Quite some things happened.
I updated my server to an 8 core cpu and 16 GB of RAM.
Finally I could use coqui-ai / TTS
inference on my server and it was quite fast.
Now my goal is to train my own voices.
I had good experiences fine-tuning already good models.
So I downloaded a model that coqui-ai / TTS
uses and tried to train it using a modified version of config.json
with my dataset and with coqui-ai / TTS
and tts_models/en/ljspeech/glow-tts
.
Alas it complained about separate_stopnet
, stopnet
and other parameters to be missing.
I copied them from another config.json
I got the traceback
Traceback (most recent call last):
File "/content/TTS/TTS/bin/train_tacotron.py", line 664, in <module>
main(args)
File "/content/TTS/TTS/bin/train_tacotron.py", line 548, in main
optimizer.load_state_dict(checkpoint['optimizer'])

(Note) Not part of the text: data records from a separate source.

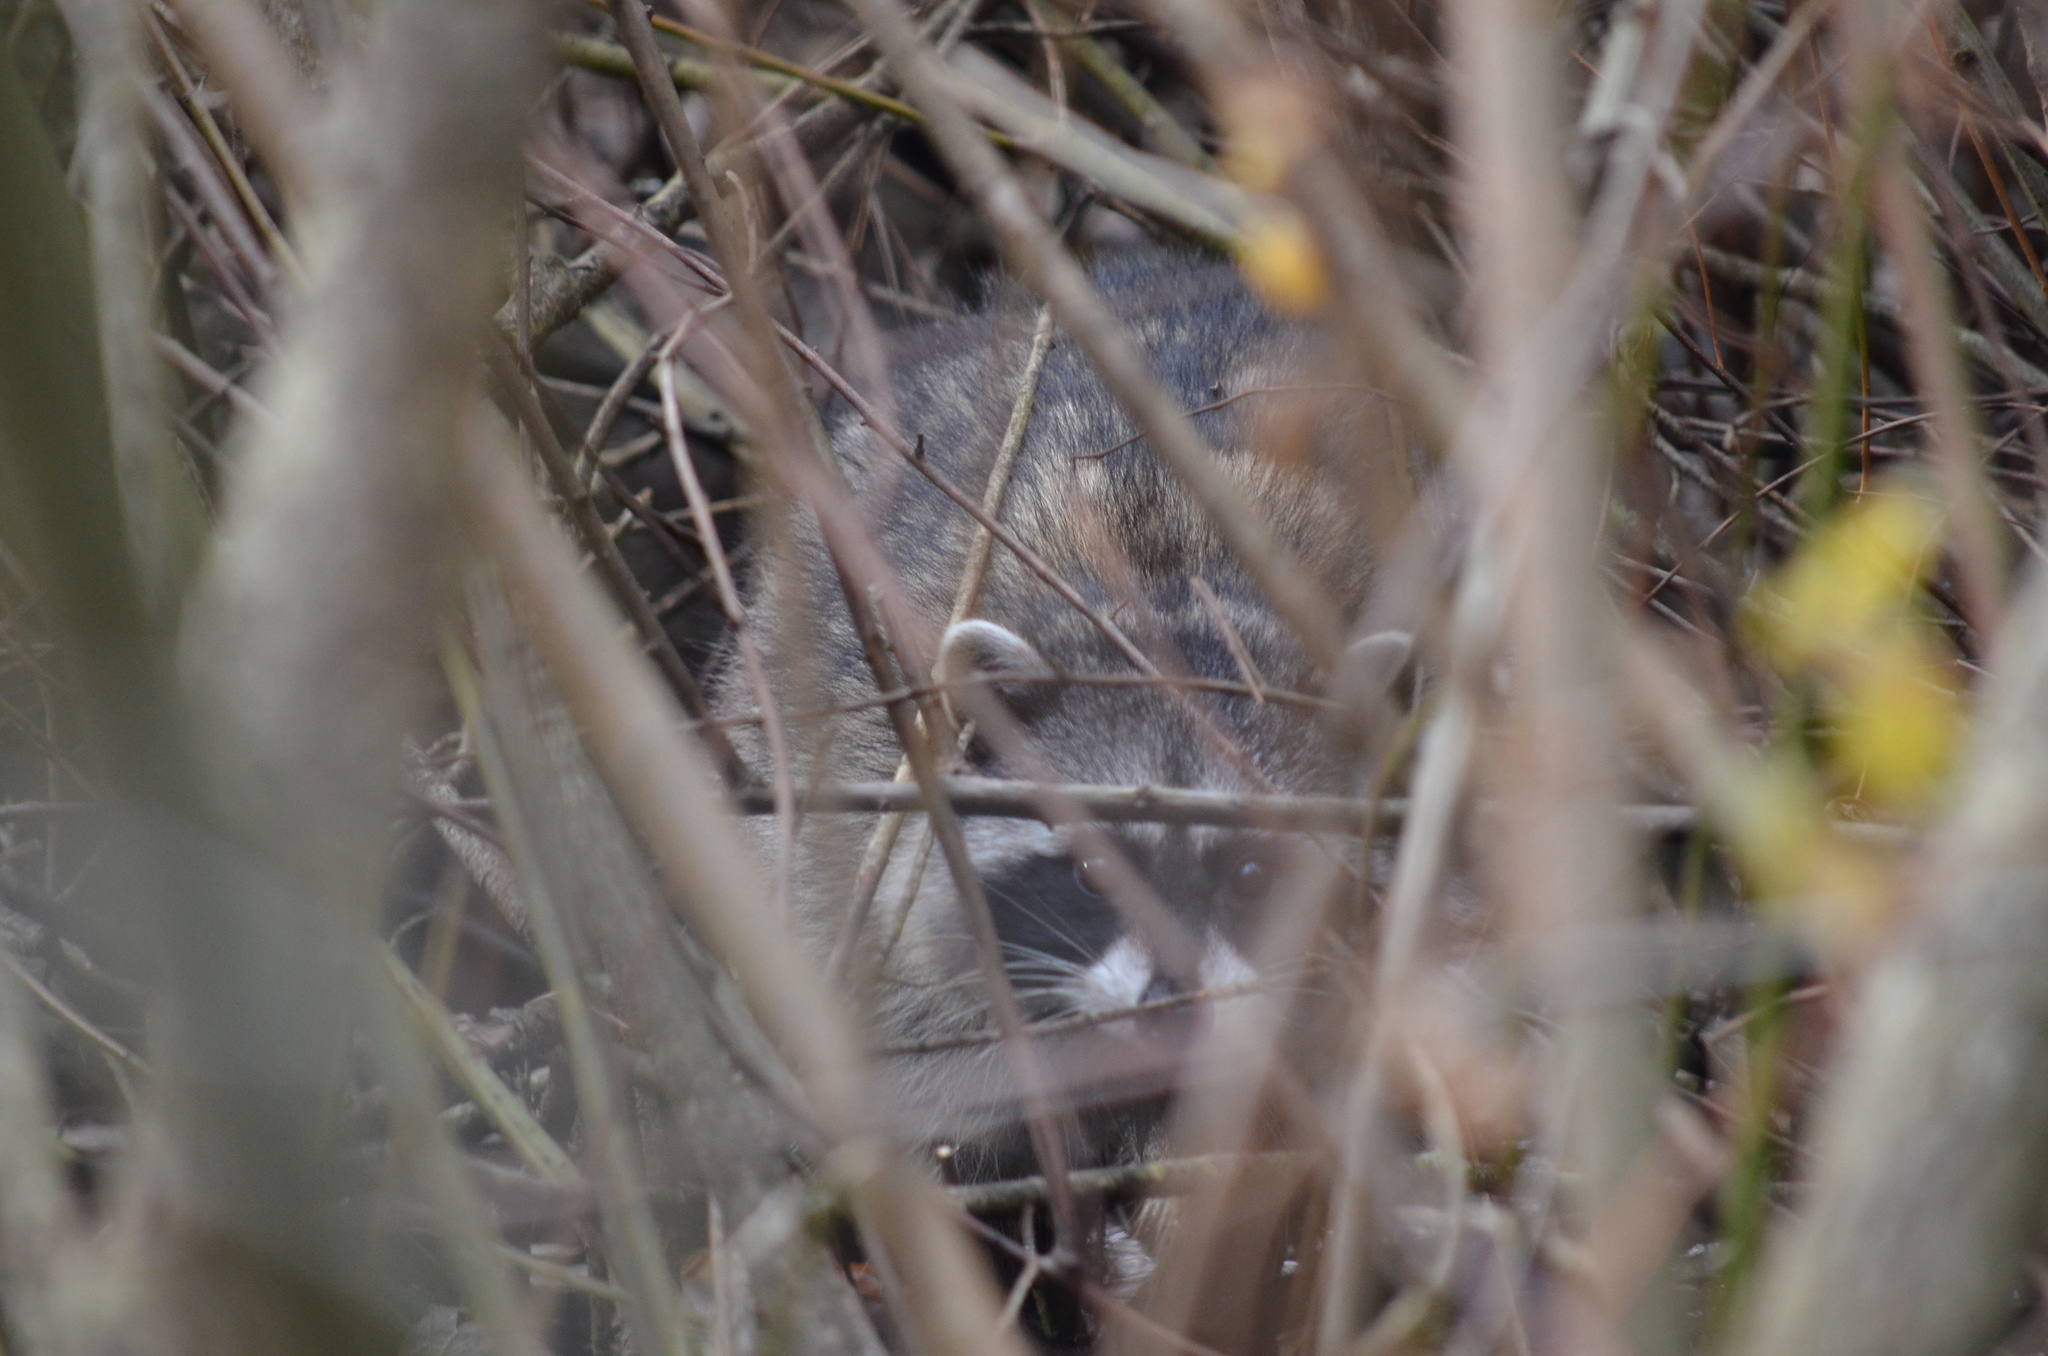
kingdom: Animalia
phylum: Chordata
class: Mammalia
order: Carnivora
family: Procyonidae
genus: Procyon
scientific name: Procyon lotor
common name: Raccoon
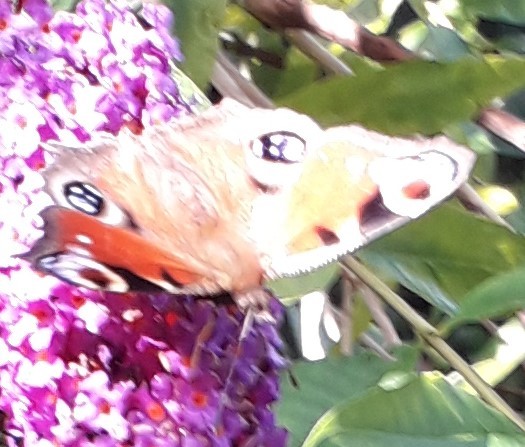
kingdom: Animalia
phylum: Arthropoda
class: Insecta
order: Lepidoptera
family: Nymphalidae
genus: Aglais
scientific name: Aglais io
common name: Peacock
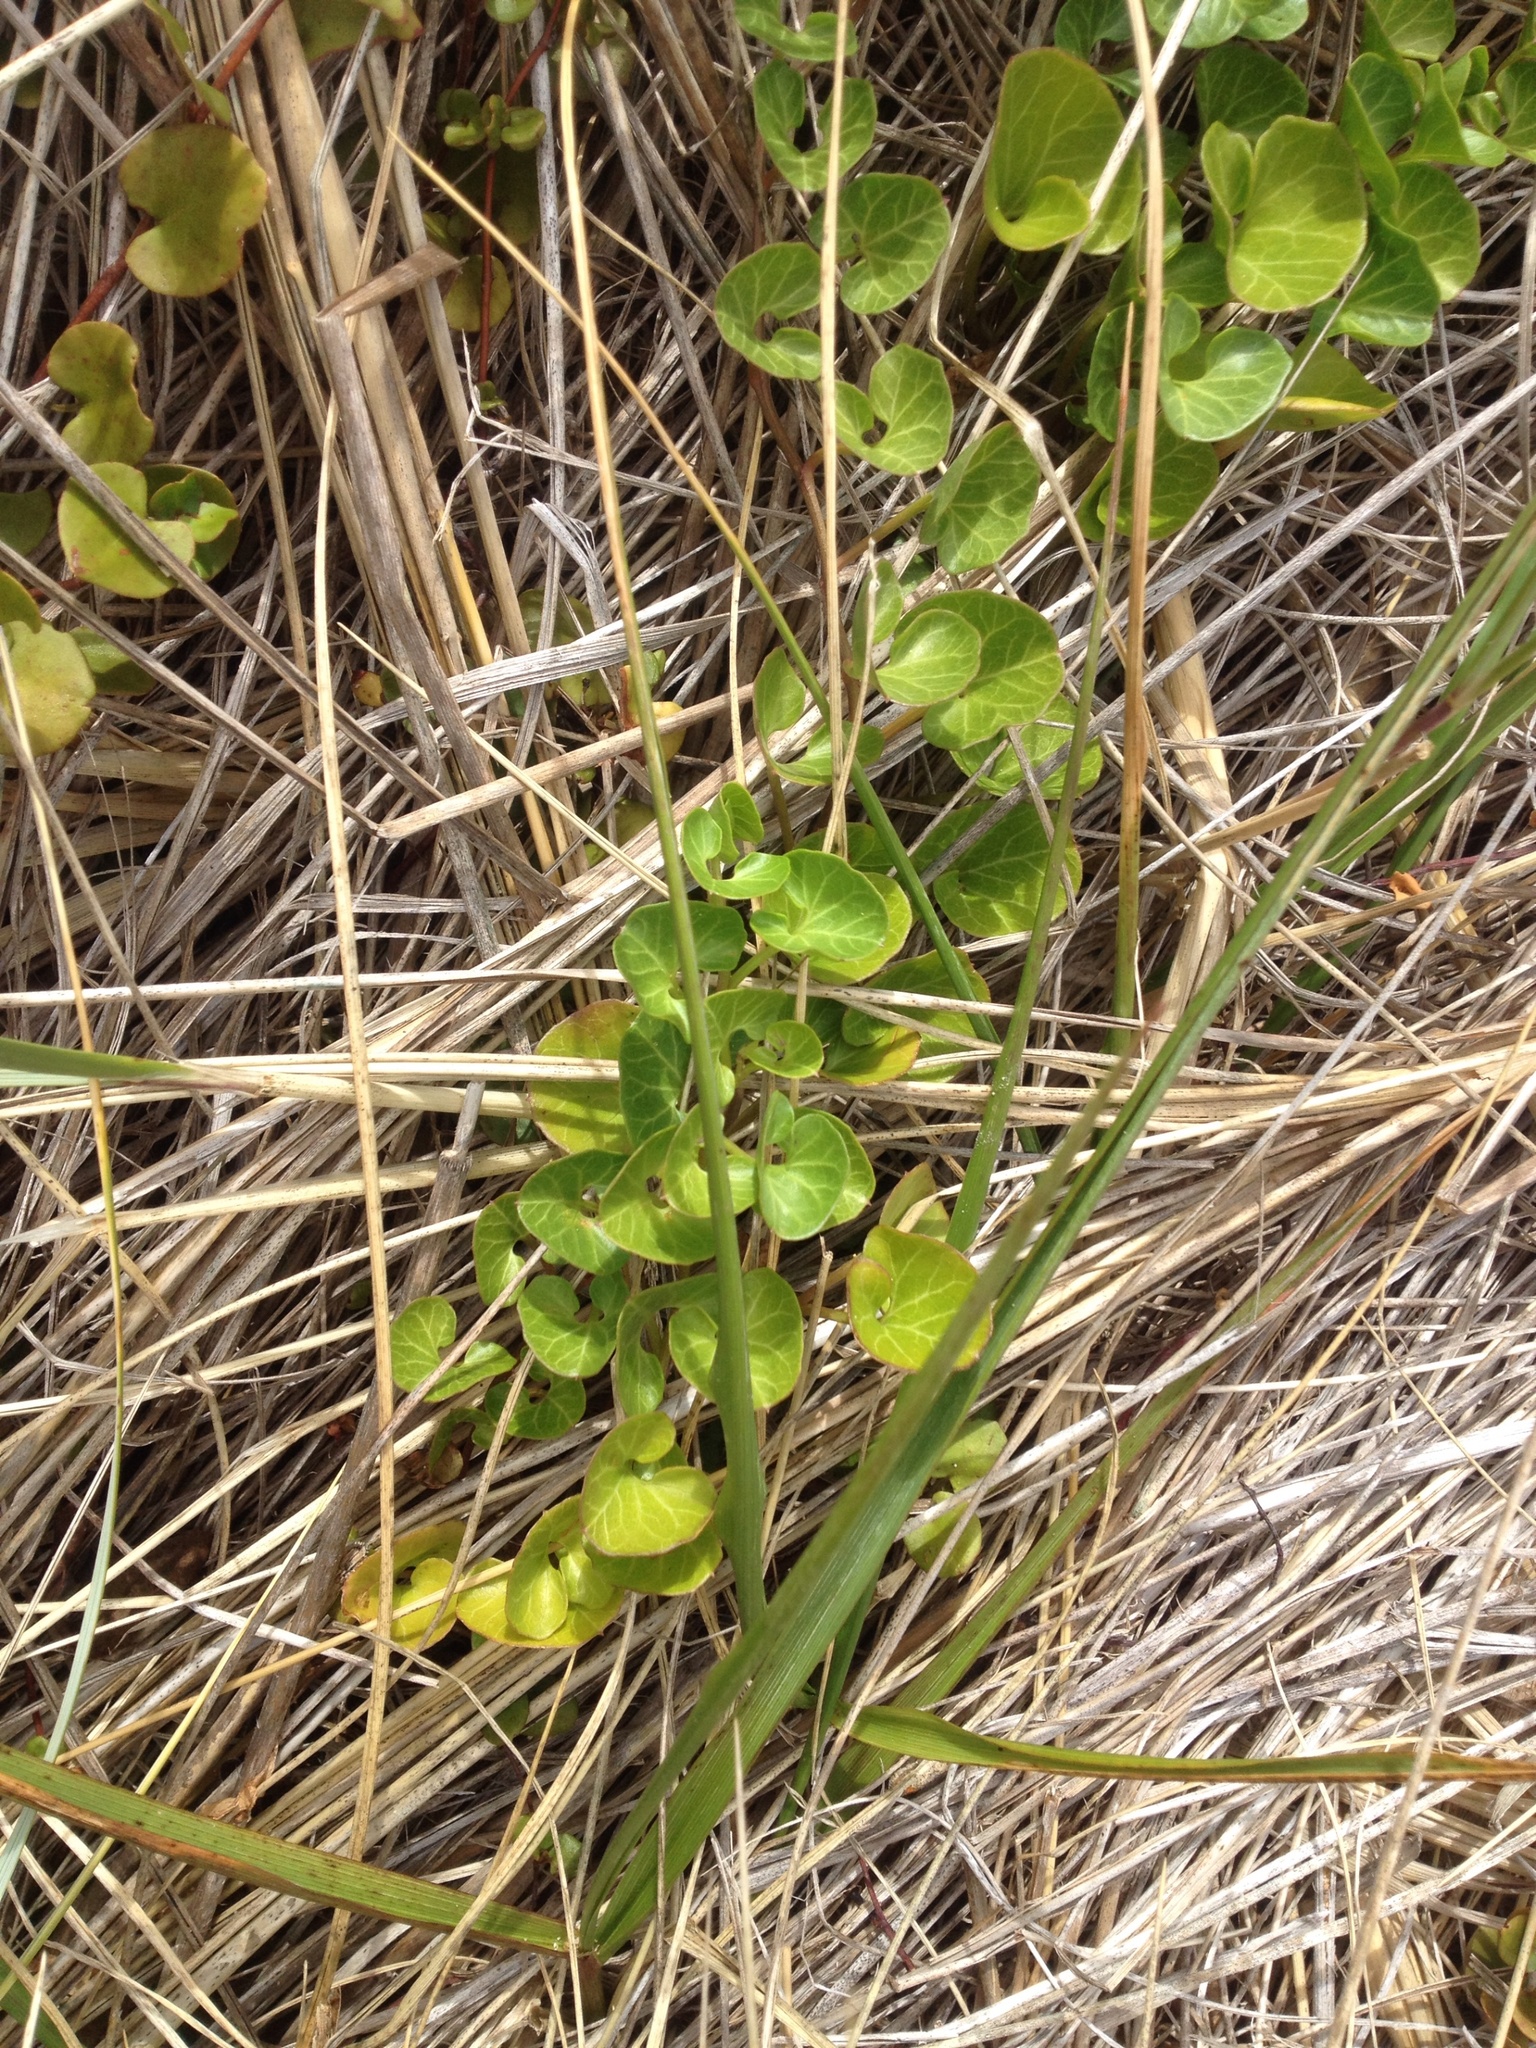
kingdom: Plantae
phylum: Tracheophyta
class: Magnoliopsida
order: Solanales
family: Convolvulaceae
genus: Calystegia
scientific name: Calystegia soldanella
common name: Sea bindweed
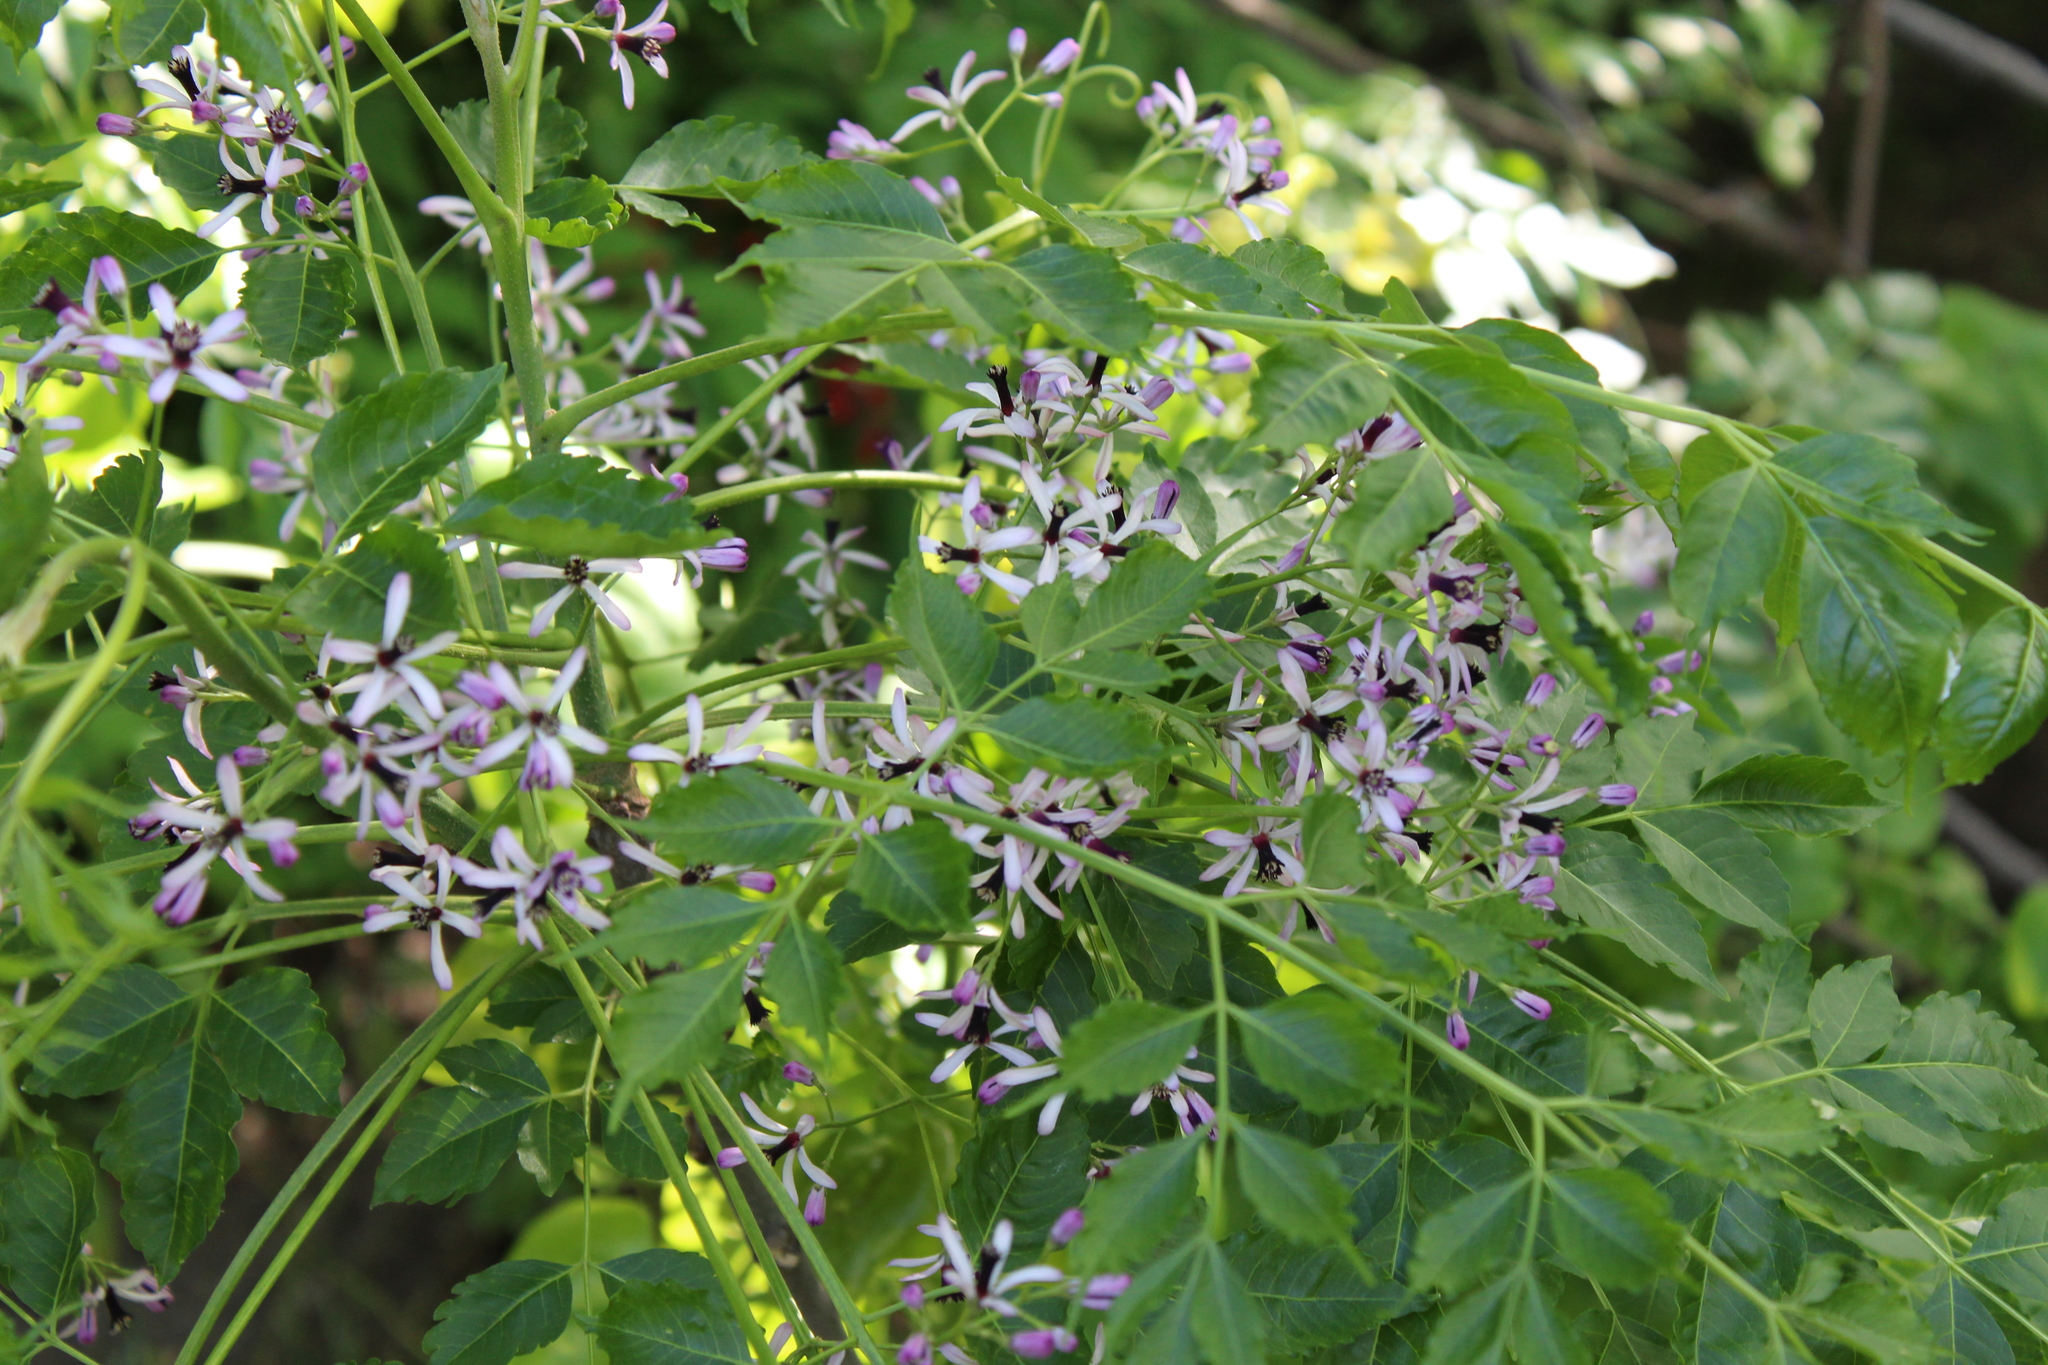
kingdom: Plantae
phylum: Tracheophyta
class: Magnoliopsida
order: Sapindales
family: Meliaceae
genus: Melia
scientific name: Melia azedarach
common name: Chinaberrytree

File "/usr/local/lib/python3.7/dist-packages/torch/optim/optimizer.py", line 141, in load_state_dict
raise ValueError("loaded state dict has a different number of "
ValueError: loaded state dict has a different number of parameter groups
which means that the models are incompatible.
How do you fine-tune a model for it to work with the tts / synthesize.py command?
Are there models that just work for fine-tuning and reusing with the current version?
I also did it the other way round, used a model from the github page and it wasn’t accepted by the tts on my server.